** TASK OBJECTIVE **
Apart from the images, repeat the data below exactly as written.

** DATA PROVIDED **
*** Block opens ***

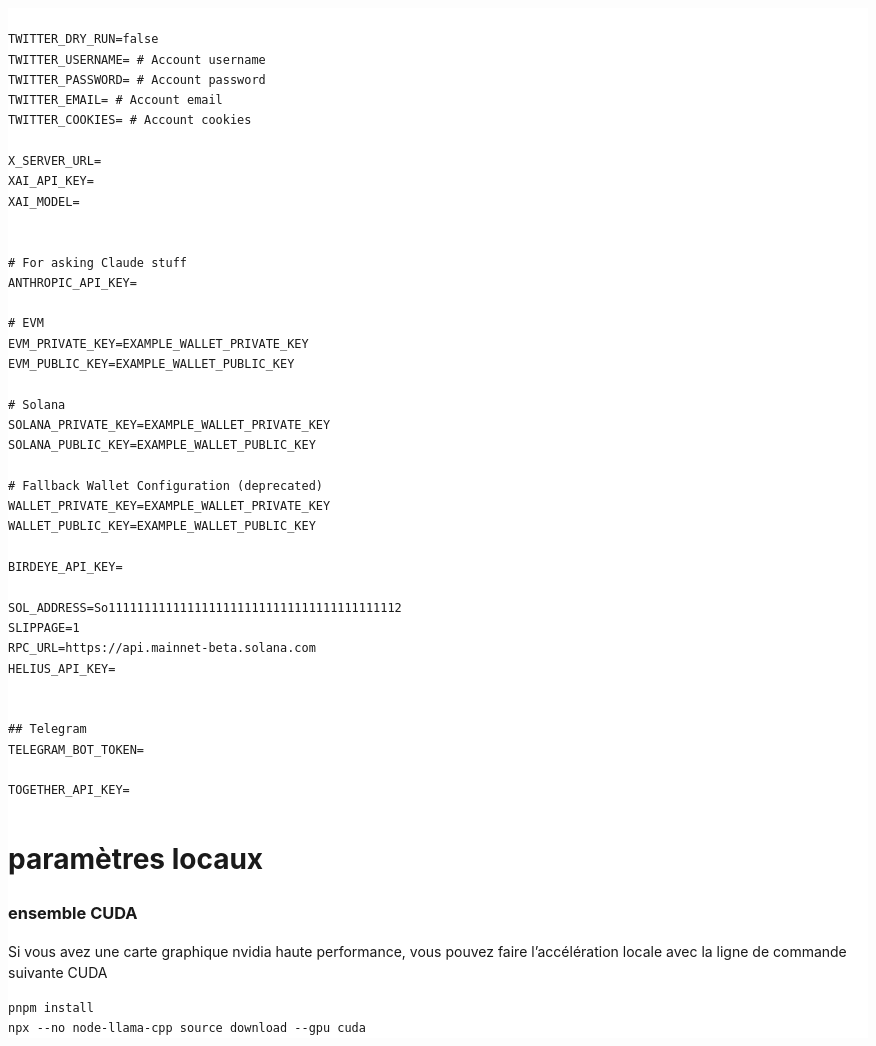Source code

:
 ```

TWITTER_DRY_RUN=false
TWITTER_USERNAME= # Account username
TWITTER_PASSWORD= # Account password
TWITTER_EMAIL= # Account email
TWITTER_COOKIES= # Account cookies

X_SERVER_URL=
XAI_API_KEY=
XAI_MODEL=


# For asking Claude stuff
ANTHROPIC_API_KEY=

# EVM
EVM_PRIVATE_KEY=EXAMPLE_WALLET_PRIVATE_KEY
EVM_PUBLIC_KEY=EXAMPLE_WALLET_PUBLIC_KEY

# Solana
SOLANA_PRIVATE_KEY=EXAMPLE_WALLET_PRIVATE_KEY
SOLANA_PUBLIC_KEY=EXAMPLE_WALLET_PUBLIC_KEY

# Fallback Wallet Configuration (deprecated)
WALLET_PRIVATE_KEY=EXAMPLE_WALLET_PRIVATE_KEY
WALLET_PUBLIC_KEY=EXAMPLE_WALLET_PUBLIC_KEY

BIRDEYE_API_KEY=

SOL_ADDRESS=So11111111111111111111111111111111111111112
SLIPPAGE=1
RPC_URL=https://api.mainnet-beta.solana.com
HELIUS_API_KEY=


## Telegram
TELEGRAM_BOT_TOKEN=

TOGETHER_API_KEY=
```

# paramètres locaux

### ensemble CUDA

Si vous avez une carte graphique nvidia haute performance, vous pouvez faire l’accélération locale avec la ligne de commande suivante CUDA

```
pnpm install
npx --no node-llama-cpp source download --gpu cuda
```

*** Block closes ***

** ANSWER SPACE **
Source code

:
 ```

TWITTER_DRY_RUN=false
TWITTER_USERNAME= # Account username
TWITTER_PASSWORD= # Account password
TWITTER_EMAIL= # Account email
TWITTER_COOKIES= # Account cookies

X_SERVER_URL=
XAI_API_KEY=
XAI_MODEL=


# For asking Claude stuff
ANTHROPIC_API_KEY=

# EVM
EVM_PRIVATE_KEY=EXAMPLE_WALLET_PRIVATE_KEY
EVM_PUBLIC_KEY=EXAMPLE_WALLET_PUBLIC_KEY

# Solana
SOLANA_PRIVATE_KEY=EXAMPLE_WALLET_PRIVATE_KEY
SOLANA_PUBLIC_KEY=EXAMPLE_WALLET_PUBLIC_KEY

# Fallback Wallet Configuration (deprecated)
WALLET_PRIVATE_KEY=EXAMPLE_WALLET_PRIVATE_KEY
WALLET_PUBLIC_KEY=EXAMPLE_WALLET_PUBLIC_KEY

BIRDEYE_API_KEY=

SOL_ADDRESS=So11111111111111111111111111111111111111112
SLIPPAGE=1
RPC_URL=https://api.mainnet-beta.solana.com
HELIUS_API_KEY=


## Telegram
TELEGRAM_BOT_TOKEN=

TOGETHER_API_KEY=
```

# paramètres locaux

### ensemble CUDA

Si vous avez une carte graphique nvidia haute performance, vous pouvez faire l’accélération locale avec la ligne de commande suivante CUDA

```
pnpm install
npx --no node-llama-cpp source download --gpu cuda
```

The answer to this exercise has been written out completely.